Professor Richard Boehland hat das Kronenkreuz 1925 als Zeichen für die Innere Mission entworfen. Er verband die beiden Anfangsbuchstaben I und M (Innere Mission) in künstlerischer Form. Die Bezeichnung "Kronenkreuz" erhielt es erst später.
Als 1923 das 75-jährige Jubiläum gefeiert wurde, stellte der Central-Ausschuss fest, dass nach wie vor wenig bekannt war über die weit verzweigte Arbeit der Inneren Mission. Es wurde deshalb 1924 die Einrichtung eines "Propaganda-Dienstes" beschlossen, der "durch alle sich bietenden Mittel die Kenntnis des Gesamtwerkes der Inneren Mission in breiteste Schichten hineintragen" sollte.
Bald zeigte sich die Notwendigkeit, dass für das öffentliche Auftreten die Zusammengehörigkeit der verschiedenen Einrichtungen der Inneren Mission durch ein äußeres Zeichen sichtbar werden sollte.
Der neu eingerichtete Propagandadienst schrieb deshalb einen Wettbewerb für ein gemeinsames Zeichen aus. Das Zeichen sollte einfach, einprägsam und vielseitig verwendbar sein.
Aus über 200 Entwürfen wurde dann nach gründlicher Diskussion der Entwurf von Richard Boehland ausgewählt. Er war Professor an der Kunstschule Berlin und arbeitete zusammen mit seinem Sohn Johannes Boehland, einem bekannten Schriftgrafiker.

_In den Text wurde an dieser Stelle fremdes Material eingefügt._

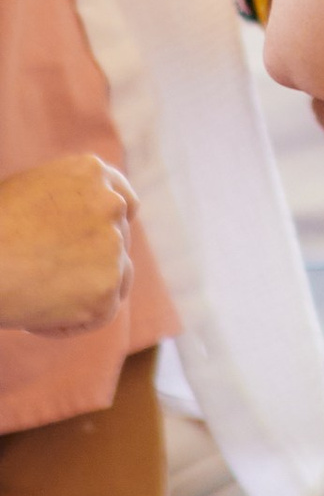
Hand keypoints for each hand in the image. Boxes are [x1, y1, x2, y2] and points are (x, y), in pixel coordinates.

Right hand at [0, 156, 136, 336]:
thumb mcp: (27, 196)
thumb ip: (65, 205)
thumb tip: (79, 230)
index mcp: (90, 172)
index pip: (124, 203)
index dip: (112, 227)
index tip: (99, 247)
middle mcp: (110, 203)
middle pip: (118, 244)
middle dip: (93, 264)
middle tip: (46, 280)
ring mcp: (113, 245)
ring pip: (115, 278)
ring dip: (84, 293)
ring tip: (34, 296)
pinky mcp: (106, 288)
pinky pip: (100, 313)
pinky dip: (71, 322)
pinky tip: (33, 316)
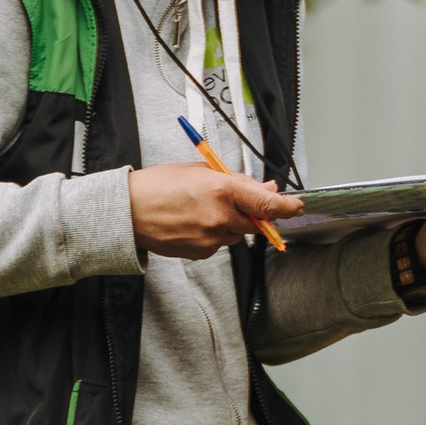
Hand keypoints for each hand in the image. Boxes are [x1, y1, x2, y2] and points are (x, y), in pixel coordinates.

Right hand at [128, 163, 303, 259]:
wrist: (127, 212)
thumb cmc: (158, 186)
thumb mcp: (201, 171)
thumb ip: (239, 181)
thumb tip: (267, 189)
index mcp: (222, 190)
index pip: (268, 204)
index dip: (288, 207)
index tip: (298, 207)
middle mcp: (220, 217)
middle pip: (256, 222)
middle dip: (252, 213)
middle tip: (231, 201)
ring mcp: (211, 238)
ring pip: (238, 233)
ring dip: (231, 223)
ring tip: (202, 209)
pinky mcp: (202, 253)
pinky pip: (221, 244)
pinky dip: (215, 234)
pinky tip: (194, 222)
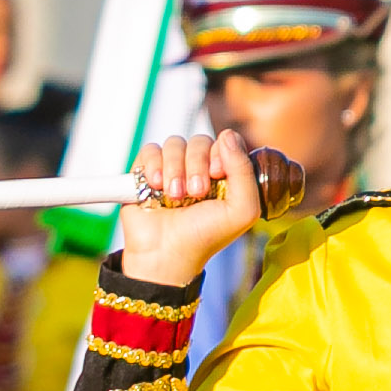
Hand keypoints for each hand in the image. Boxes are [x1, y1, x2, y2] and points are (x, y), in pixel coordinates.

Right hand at [114, 129, 270, 286]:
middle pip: (199, 141)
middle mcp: (198, 168)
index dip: (221, 152)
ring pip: (174, 144)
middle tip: (195, 193)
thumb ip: (244, 171)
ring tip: (173, 197)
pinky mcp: (146, 173)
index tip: (217, 175)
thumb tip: (227, 135)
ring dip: (175, 169)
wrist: (167, 255)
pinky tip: (155, 187)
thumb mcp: (242, 209)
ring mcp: (171, 169)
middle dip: (197, 165)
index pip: (225, 142)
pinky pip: (150, 150)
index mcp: (223, 174)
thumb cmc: (206, 237)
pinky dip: (153, 165)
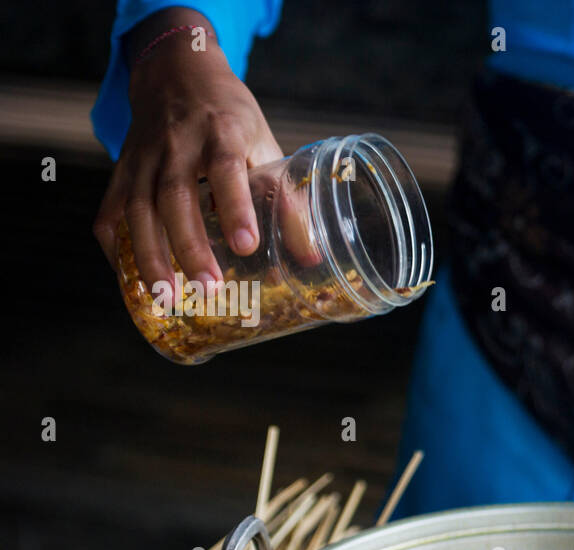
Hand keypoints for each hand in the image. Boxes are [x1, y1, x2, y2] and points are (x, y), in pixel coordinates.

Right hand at [93, 11, 281, 294]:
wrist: (177, 75)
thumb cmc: (230, 120)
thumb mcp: (265, 145)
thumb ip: (285, 197)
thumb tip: (310, 256)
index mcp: (222, 132)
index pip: (226, 168)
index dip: (236, 206)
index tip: (246, 244)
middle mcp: (177, 143)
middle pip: (174, 195)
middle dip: (189, 245)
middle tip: (209, 287)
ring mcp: (143, 157)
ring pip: (138, 208)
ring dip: (150, 256)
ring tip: (167, 299)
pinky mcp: (122, 170)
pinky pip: (110, 212)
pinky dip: (117, 248)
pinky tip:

1925 wurden die Mitgliedsverbände gebeten, sich für den Gebrauch des Zeichens einzusetzen und es an jeder Anstalt und Einrichtung anzubringen. 1930 wurde es auch vom Internationalen Verband für Innere Mission und Diakonie übernommen. Damit war die Innere Mission eine der ersten kirchlichen Einrichtungen mit einem gemeinsamen Erscheinungsbild. Erst wesentlich später wurde das Signet der Inneren Mission als "Kronenkreuz" bezeichnet und inhaltlich gedeutet: Das Kreuz verweist auf die christliche Grundlage diakonischen Handelns und auf die Hinwendung zu Menschen in Not. Die Krone steht für Hoffnung, Würde und die Zuversicht, dass Leid und Ausgrenzung nicht das letzte Wort haben.
Ende der 1950er Jahre wurde das Design nach Entwürfen von Studierenden der Hochschule für Gestaltung Ulm modern weiterentwickelt und erhielt seine heutige, quadratische Form.
Seit der Neukonstituierung des Diakonischen Werkes der Evangelischen Kirche in Deutschland (EKD) im Jahr 1975 ist das Kronenkreuz offiziell in der Satzung verankert und damit das verbindliche Erkennungszeichen der Diakonie.
Bis heute verbindet das Kronenkreuz Geschichte und Gegenwart. Es macht sichtbar, wofür die Diakonie steht: für gelebte Nächstenliebe, Respekt vor der Würde jedes Menschen und den Einsatz für eine solidarische Gesellschaft.